A word-for-word copy of the entries is needed, and it should contain no images.

========

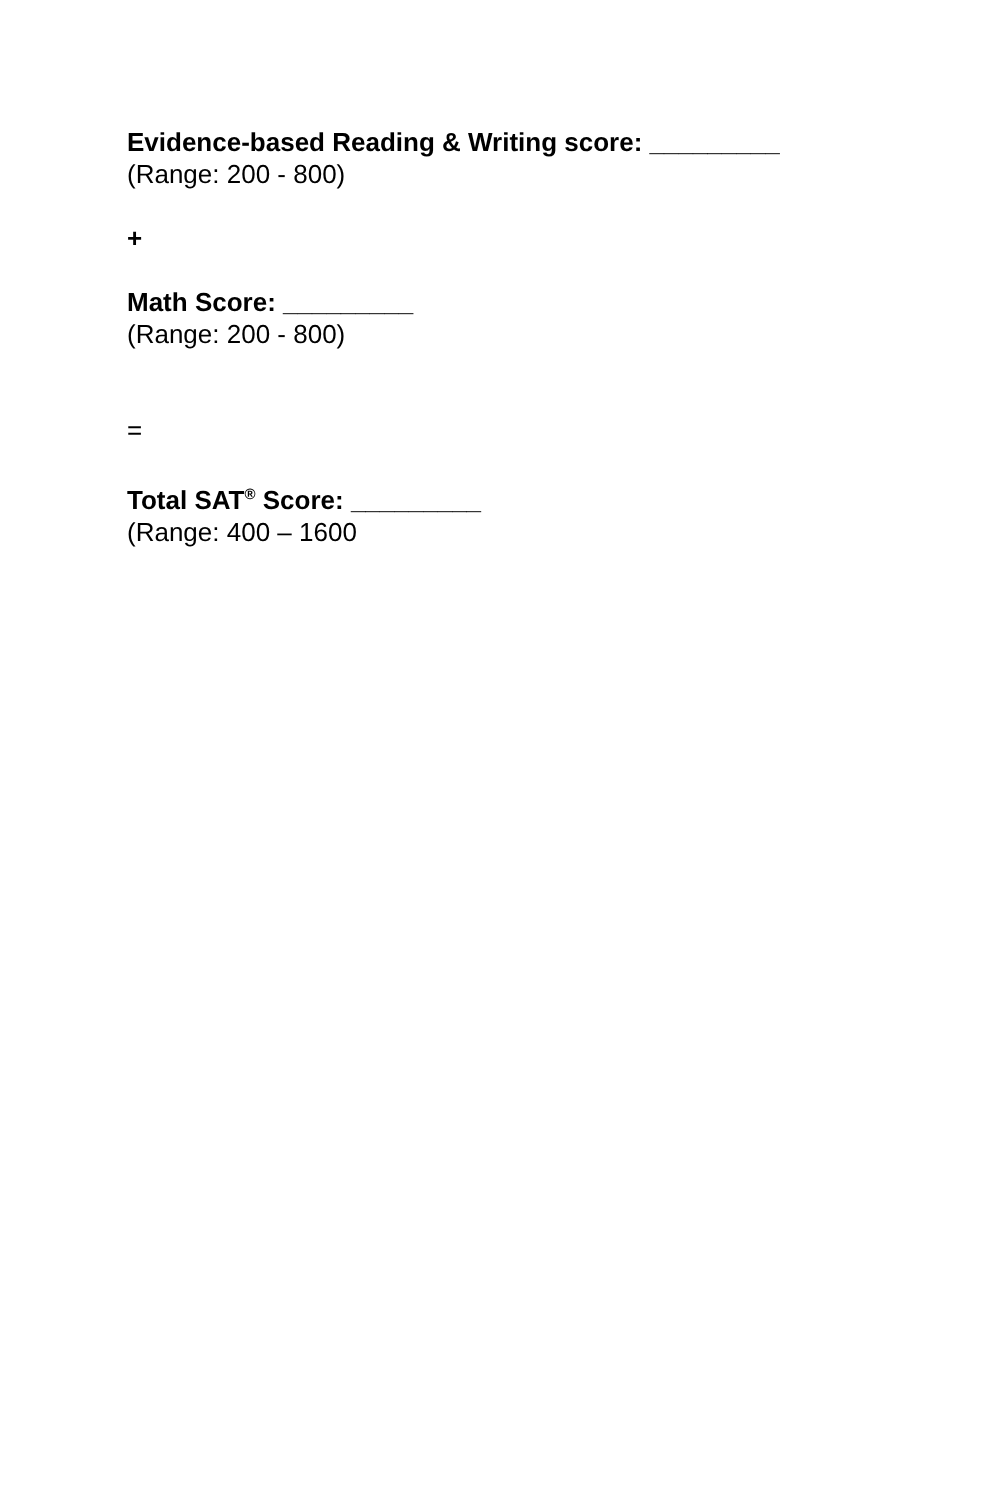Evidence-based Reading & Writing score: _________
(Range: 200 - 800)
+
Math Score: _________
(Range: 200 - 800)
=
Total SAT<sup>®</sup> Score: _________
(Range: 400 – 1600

========

### Solution
Evidence-based Reading & Writing score: _________
(Range: 200 - 800)
+
Math Score: _________
(Range: 200 - 800)
=
Total SAT<sup>®</sup> Score: _________
(Range: 400 – 1600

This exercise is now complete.